◆ WORK ORDER:
Transcribe the whole listing without a single picture.

Top of SUPPLIED MATERIAL

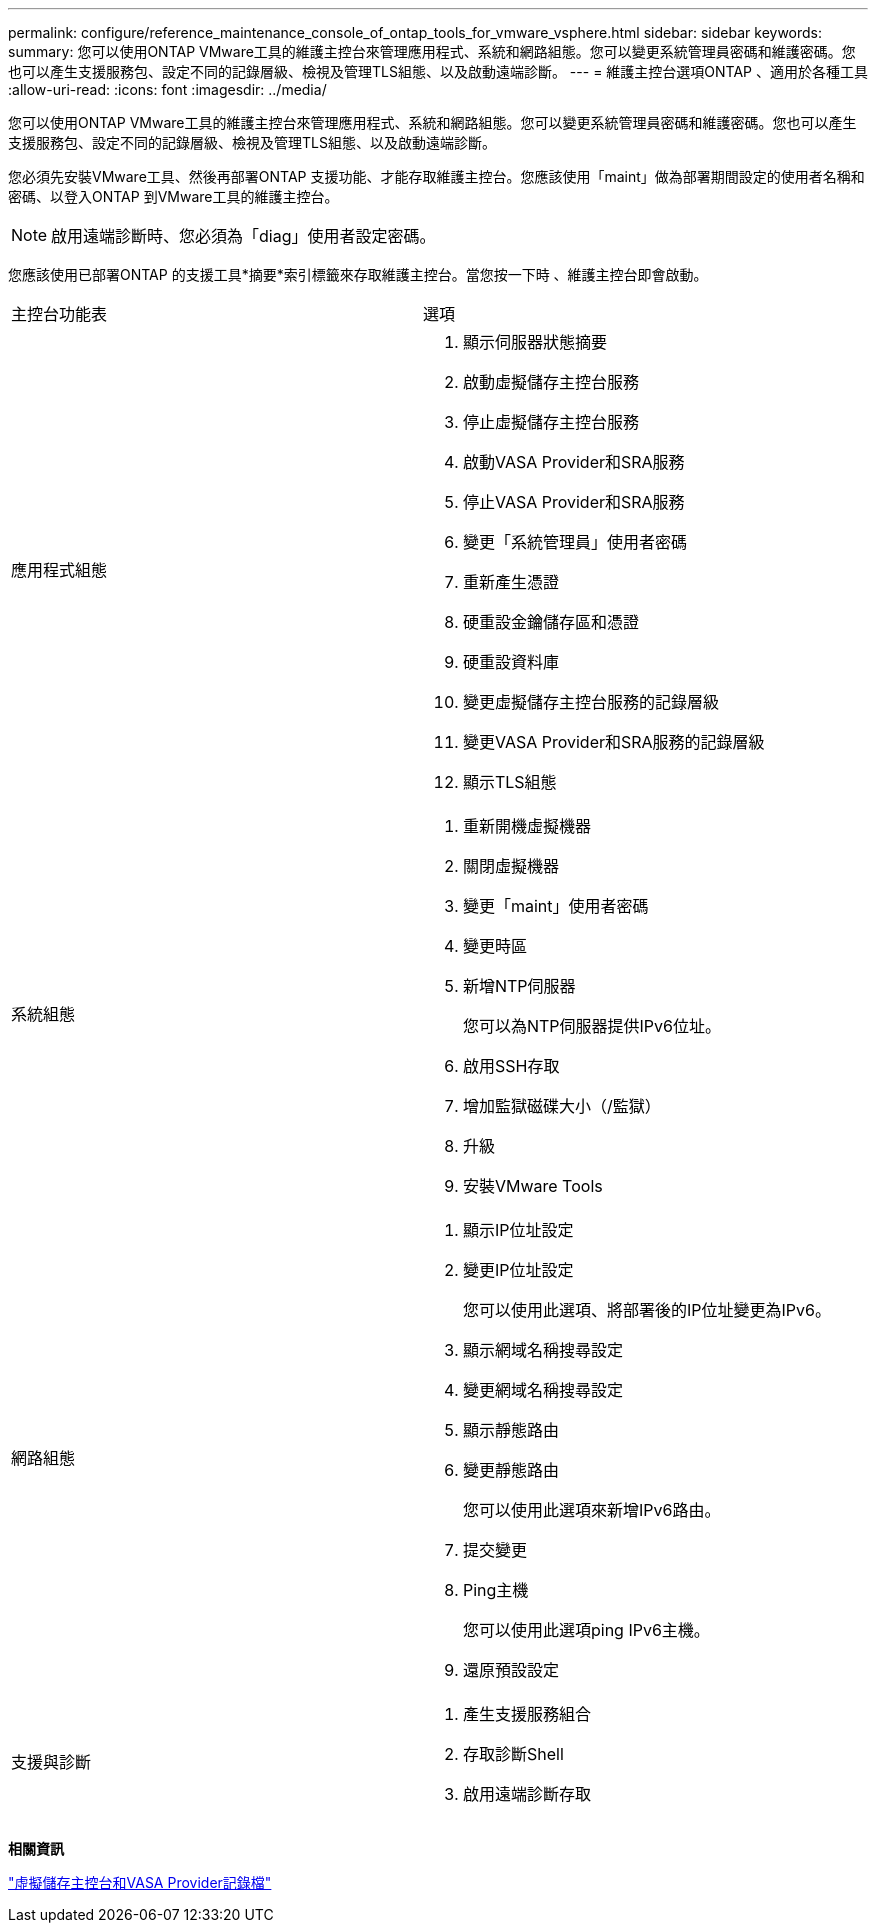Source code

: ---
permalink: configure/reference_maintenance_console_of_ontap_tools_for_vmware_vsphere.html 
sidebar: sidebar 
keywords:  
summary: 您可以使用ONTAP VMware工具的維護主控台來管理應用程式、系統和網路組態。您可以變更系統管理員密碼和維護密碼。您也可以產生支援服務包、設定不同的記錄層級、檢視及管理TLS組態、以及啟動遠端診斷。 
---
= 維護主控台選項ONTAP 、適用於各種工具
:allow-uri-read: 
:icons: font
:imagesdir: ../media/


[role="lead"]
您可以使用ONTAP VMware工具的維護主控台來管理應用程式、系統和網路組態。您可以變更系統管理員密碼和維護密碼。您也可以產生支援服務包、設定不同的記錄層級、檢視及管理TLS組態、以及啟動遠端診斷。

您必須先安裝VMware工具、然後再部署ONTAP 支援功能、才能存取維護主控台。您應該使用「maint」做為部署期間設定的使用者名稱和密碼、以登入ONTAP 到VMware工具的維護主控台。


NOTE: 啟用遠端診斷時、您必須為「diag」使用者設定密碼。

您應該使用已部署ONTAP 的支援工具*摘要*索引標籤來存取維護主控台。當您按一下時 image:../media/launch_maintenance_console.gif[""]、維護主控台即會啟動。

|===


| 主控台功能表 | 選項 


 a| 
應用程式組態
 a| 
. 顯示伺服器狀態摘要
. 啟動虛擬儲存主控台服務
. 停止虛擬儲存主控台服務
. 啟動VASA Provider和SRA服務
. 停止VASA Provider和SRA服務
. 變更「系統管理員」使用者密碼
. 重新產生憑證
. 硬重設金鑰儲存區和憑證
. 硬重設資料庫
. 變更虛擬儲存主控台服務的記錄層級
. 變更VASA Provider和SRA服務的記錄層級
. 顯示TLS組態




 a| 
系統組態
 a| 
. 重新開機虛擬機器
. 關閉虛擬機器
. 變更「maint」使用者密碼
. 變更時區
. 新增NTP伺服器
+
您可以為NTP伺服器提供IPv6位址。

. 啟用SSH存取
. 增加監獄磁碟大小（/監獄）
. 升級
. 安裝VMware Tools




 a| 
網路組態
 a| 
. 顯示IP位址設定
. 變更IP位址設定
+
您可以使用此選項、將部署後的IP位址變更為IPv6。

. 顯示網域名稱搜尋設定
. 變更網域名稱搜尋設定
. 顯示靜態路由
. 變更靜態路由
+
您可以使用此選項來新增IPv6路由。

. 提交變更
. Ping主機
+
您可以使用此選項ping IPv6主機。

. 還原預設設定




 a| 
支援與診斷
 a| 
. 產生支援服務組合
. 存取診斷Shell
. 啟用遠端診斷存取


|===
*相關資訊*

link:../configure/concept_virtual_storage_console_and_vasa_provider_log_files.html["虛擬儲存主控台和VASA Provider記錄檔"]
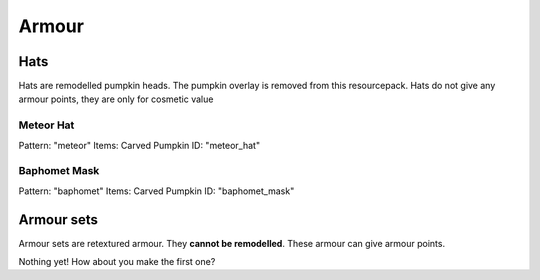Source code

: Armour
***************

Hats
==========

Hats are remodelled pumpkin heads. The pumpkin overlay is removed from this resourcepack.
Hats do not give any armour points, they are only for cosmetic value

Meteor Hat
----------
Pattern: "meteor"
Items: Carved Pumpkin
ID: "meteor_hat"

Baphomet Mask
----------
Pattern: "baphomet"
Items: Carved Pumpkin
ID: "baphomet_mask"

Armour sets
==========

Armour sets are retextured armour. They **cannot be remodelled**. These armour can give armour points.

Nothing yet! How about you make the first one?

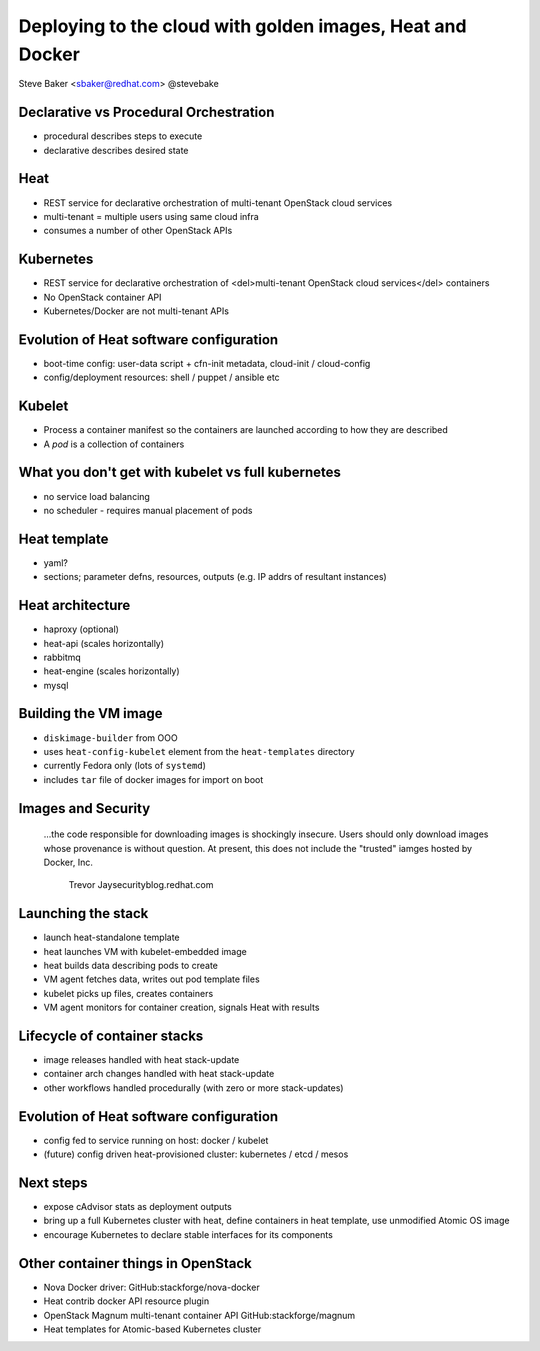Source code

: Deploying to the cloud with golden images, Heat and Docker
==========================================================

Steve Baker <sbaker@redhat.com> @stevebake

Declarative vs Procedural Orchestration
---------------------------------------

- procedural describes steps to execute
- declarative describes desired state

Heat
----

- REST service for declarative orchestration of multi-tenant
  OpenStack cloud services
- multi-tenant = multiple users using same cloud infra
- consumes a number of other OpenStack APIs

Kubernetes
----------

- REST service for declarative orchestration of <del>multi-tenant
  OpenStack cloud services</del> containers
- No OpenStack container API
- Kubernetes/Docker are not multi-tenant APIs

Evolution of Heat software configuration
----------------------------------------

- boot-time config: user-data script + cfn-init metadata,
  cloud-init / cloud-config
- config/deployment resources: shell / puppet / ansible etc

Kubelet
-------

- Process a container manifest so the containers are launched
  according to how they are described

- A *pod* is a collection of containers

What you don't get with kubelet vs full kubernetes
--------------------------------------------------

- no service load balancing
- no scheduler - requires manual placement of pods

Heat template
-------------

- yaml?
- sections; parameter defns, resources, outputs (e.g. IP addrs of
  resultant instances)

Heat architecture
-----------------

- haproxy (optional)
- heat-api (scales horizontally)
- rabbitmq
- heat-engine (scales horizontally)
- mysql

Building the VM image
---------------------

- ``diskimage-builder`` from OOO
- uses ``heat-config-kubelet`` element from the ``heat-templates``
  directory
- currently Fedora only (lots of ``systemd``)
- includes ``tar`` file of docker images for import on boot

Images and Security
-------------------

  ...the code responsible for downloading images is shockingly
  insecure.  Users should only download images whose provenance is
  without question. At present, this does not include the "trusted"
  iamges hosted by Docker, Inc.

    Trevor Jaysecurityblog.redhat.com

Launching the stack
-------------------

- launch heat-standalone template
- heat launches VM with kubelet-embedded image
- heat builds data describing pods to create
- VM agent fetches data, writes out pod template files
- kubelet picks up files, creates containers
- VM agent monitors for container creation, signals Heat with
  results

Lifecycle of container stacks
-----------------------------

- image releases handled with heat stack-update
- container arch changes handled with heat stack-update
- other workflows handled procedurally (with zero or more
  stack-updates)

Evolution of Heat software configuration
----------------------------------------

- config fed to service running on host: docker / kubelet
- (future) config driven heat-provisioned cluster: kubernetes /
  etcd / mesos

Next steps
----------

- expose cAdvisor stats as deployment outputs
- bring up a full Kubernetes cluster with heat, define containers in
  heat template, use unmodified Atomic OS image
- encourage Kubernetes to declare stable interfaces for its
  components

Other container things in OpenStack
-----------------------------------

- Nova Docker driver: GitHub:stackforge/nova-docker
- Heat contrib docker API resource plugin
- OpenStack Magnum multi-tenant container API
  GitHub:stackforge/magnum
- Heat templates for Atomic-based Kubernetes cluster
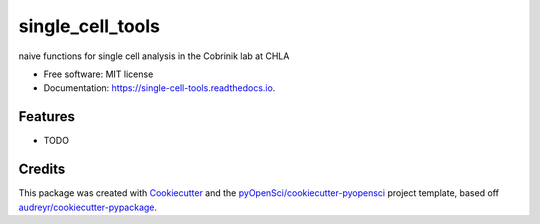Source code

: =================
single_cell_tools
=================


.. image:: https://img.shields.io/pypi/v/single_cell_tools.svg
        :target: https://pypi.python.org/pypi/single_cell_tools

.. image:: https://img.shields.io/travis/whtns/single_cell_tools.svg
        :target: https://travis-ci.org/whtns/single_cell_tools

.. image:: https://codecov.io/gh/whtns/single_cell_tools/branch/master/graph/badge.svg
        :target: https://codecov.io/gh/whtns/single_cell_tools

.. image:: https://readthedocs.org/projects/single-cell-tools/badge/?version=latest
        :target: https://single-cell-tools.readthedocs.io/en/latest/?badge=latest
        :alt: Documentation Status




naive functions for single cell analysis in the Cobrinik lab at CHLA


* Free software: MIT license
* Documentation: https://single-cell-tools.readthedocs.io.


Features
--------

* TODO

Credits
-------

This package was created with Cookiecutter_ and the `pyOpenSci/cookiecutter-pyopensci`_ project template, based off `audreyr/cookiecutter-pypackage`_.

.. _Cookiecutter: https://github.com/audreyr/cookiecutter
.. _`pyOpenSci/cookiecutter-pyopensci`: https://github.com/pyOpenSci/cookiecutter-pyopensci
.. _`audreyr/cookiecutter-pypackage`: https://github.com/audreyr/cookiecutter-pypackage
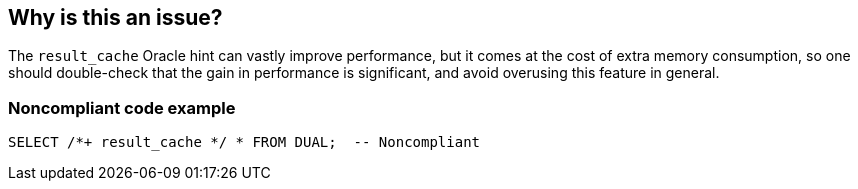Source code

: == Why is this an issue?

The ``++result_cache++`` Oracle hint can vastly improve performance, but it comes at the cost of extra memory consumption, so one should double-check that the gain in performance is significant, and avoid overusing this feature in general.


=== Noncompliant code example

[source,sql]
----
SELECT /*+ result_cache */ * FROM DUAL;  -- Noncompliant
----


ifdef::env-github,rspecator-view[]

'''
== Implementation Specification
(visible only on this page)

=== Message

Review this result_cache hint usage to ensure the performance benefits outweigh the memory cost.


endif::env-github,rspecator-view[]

Bottom of SUPPLIED MATERIAL

◆ SOLUTION TO THIS EXERCISE:
Source code

: ---
permalink: configure/reference_maintenance_console_of_ontap_tools_for_vmware_vsphere.html 
sidebar: sidebar 
keywords:  
summary: 您可以使用ONTAP VMware工具的維護主控台來管理應用程式、系統和網路組態。您可以變更系統管理員密碼和維護密碼。您也可以產生支援服務包、設定不同的記錄層級、檢視及管理TLS組態、以及啟動遠端診斷。 
---
= 維護主控台選項ONTAP 、適用於各種工具
:allow-uri-read: 
:icons: font
:imagesdir: ../media/


[role="lead"]
您可以使用ONTAP VMware工具的維護主控台來管理應用程式、系統和網路組態。您可以變更系統管理員密碼和維護密碼。您也可以產生支援服務包、設定不同的記錄層級、檢視及管理TLS組態、以及啟動遠端診斷。

您必須先安裝VMware工具、然後再部署ONTAP 支援功能、才能存取維護主控台。您應該使用「maint」做為部署期間設定的使用者名稱和密碼、以登入ONTAP 到VMware工具的維護主控台。


NOTE: 啟用遠端診斷時、您必須為「diag」使用者設定密碼。

您應該使用已部署ONTAP 的支援工具*摘要*索引標籤來存取維護主控台。當您按一下時 image:../media/launch_maintenance_console.gif[""]、維護主控台即會啟動。

|===


| 主控台功能表 | 選項 


 a| 
應用程式組態
 a| 
. 顯示伺服器狀態摘要
. 啟動虛擬儲存主控台服務
. 停止虛擬儲存主控台服務
. 啟動VASA Provider和SRA服務
. 停止VASA Provider和SRA服務
. 變更「系統管理員」使用者密碼
. 重新產生憑證
. 硬重設金鑰儲存區和憑證
. 硬重設資料庫
. 變更虛擬儲存主控台服務的記錄層級
. 變更VASA Provider和SRA服務的記錄層級
. 顯示TLS組態




 a| 
系統組態
 a| 
. 重新開機虛擬機器
. 關閉虛擬機器
. 變更「maint」使用者密碼
. 變更時區
. 新增NTP伺服器
+
您可以為NTP伺服器提供IPv6位址。

. 啟用SSH存取
. 增加監獄磁碟大小（/監獄）
. 升級
. 安裝VMware Tools




 a| 
網路組態
 a| 
. 顯示IP位址設定
. 變更IP位址設定
+
您可以使用此選項、將部署後的IP位址變更為IPv6。

. 顯示網域名稱搜尋設定
. 變更網域名稱搜尋設定
. 顯示靜態路由
. 變更靜態路由
+
您可以使用此選項來新增IPv6路由。

. 提交變更
. Ping主機
+
您可以使用此選項ping IPv6主機。

. 還原預設設定




 a| 
支援與診斷
 a| 
. 產生支援服務組合
. 存取診斷Shell
. 啟用遠端診斷存取


|===
*相關資訊*

link:../configure/concept_virtual_storage_console_and_vasa_provider_log_files.html["虛擬儲存主控台和VASA Provider記錄檔"]
Source code

: Armour
***************

Hats
==========

Hats are remodelled pumpkin heads. The pumpkin overlay is removed from this resourcepack.
Hats do not give any armour points, they are only for cosmetic value

Meteor Hat
----------
Pattern: "meteor"
Items: Carved Pumpkin
ID: "meteor_hat"

Baphomet Mask
----------
Pattern: "baphomet"
Items: Carved Pumpkin
ID: "baphomet_mask"

Armour sets
==========

Armour sets are retextured armour. They **cannot be remodelled**. These armour can give armour points.

Nothing yet! How about you make the first one?

Source code

: Deploying to the cloud with golden images, Heat and Docker
==========================================================

Steve Baker <sbaker@redhat.com> @stevebake

Declarative vs Procedural Orchestration
---------------------------------------

- procedural describes steps to execute
- declarative describes desired state

Heat
----

- REST service for declarative orchestration of multi-tenant
  OpenStack cloud services
- multi-tenant = multiple users using same cloud infra
- consumes a number of other OpenStack APIs

Kubernetes
----------

- REST service for declarative orchestration of <del>multi-tenant
  OpenStack cloud services</del> containers
- No OpenStack container API
- Kubernetes/Docker are not multi-tenant APIs

Evolution of Heat software configuration
----------------------------------------

- boot-time config: user-data script + cfn-init metadata,
  cloud-init / cloud-config
- config/deployment resources: shell / puppet / ansible etc

Kubelet
-------

- Process a container manifest so the containers are launched
  according to how they are described

- A *pod* is a collection of containers

What you don't get with kubelet vs full kubernetes
--------------------------------------------------

- no service load balancing
- no scheduler - requires manual placement of pods

Heat template
-------------

- yaml?
- sections; parameter defns, resources, outputs (e.g. IP addrs of
  resultant instances)

Heat architecture
-----------------

- haproxy (optional)
- heat-api (scales horizontally)
- rabbitmq
- heat-engine (scales horizontally)
- mysql

Building the VM image
---------------------

- ``diskimage-builder`` from OOO
- uses ``heat-config-kubelet`` element from the ``heat-templates``
  directory
- currently Fedora only (lots of ``systemd``)
- includes ``tar`` file of docker images for import on boot

Images and Security
-------------------

  ...the code responsible for downloading images is shockingly
  insecure.  Users should only download images whose provenance is
  without question. At present, this does not include the "trusted"
  iamges hosted by Docker, Inc.

    Trevor Jaysecurityblog.redhat.com

Launching the stack
-------------------

- launch heat-standalone template
- heat launches VM with kubelet-embedded image
- heat builds data describing pods to create
- VM agent fetches data, writes out pod template files
- kubelet picks up files, creates containers
- VM agent monitors for container creation, signals Heat with
  results

Lifecycle of container stacks
-----------------------------

- image releases handled with heat stack-update
- container arch changes handled with heat stack-update
- other workflows handled procedurally (with zero or more
  stack-updates)

Evolution of Heat software configuration
----------------------------------------

- config fed to service running on host: docker / kubelet
- (future) config driven heat-provisioned cluster: kubernetes /
  etcd / mesos

Next steps
----------

- expose cAdvisor stats as deployment outputs
- bring up a full Kubernetes cluster with heat, define containers in
  heat template, use unmodified Atomic OS image
- encourage Kubernetes to declare stable interfaces for its
  components

Other container things in OpenStack
-----------------------------------

- Nova Docker driver: GitHub:stackforge/nova-docker
- Heat contrib docker API resource plugin
- OpenStack Magnum multi-tenant container API
  GitHub:stackforge/magnum
- Heat templates for Atomic-based Kubernetes cluster
Source code

: =================
single_cell_tools
=================


.. image:: https://img.shields.io/pypi/v/single_cell_tools.svg
        :target: https://pypi.python.org/pypi/single_cell_tools

.. image:: https://img.shields.io/travis/whtns/single_cell_tools.svg
        :target: https://travis-ci.org/whtns/single_cell_tools

.. image:: https://codecov.io/gh/whtns/single_cell_tools/branch/master/graph/badge.svg
        :target: https://codecov.io/gh/whtns/single_cell_tools

.. image:: https://readthedocs.org/projects/single-cell-tools/badge/?version=latest
        :target: https://single-cell-tools.readthedocs.io/en/latest/?badge=latest
        :alt: Documentation Status




naive functions for single cell analysis in the Cobrinik lab at CHLA


* Free software: MIT license
* Documentation: https://single-cell-tools.readthedocs.io.


Features
--------

* TODO

Credits
-------

This package was created with Cookiecutter_ and the `pyOpenSci/cookiecutter-pyopensci`_ project template, based off `audreyr/cookiecutter-pypackage`_.

.. _Cookiecutter: https://github.com/audreyr/cookiecutter
.. _`pyOpenSci/cookiecutter-pyopensci`: https://github.com/pyOpenSci/cookiecutter-pyopensci
.. _`audreyr/cookiecutter-pypackage`: https://github.com/audreyr/cookiecutter-pypackage
Source code

: == Why is this an issue?

The ``++result_cache++`` Oracle hint can vastly improve performance, but it comes at the cost of extra memory consumption, so one should double-check that the gain in performance is significant, and avoid overusing this feature in general.


=== Noncompliant code example

[source,sql]
----
SELECT /*+ result_cache */ * FROM DUAL;  -- Noncompliant
----


ifdef::env-github,rspecator-view[]

'''
== Implementation Specification
(visible only on this page)

=== Message

Review this result_cache hint usage to ensure the performance benefits outweigh the memory cost.


endif::env-github,rspecator-view[]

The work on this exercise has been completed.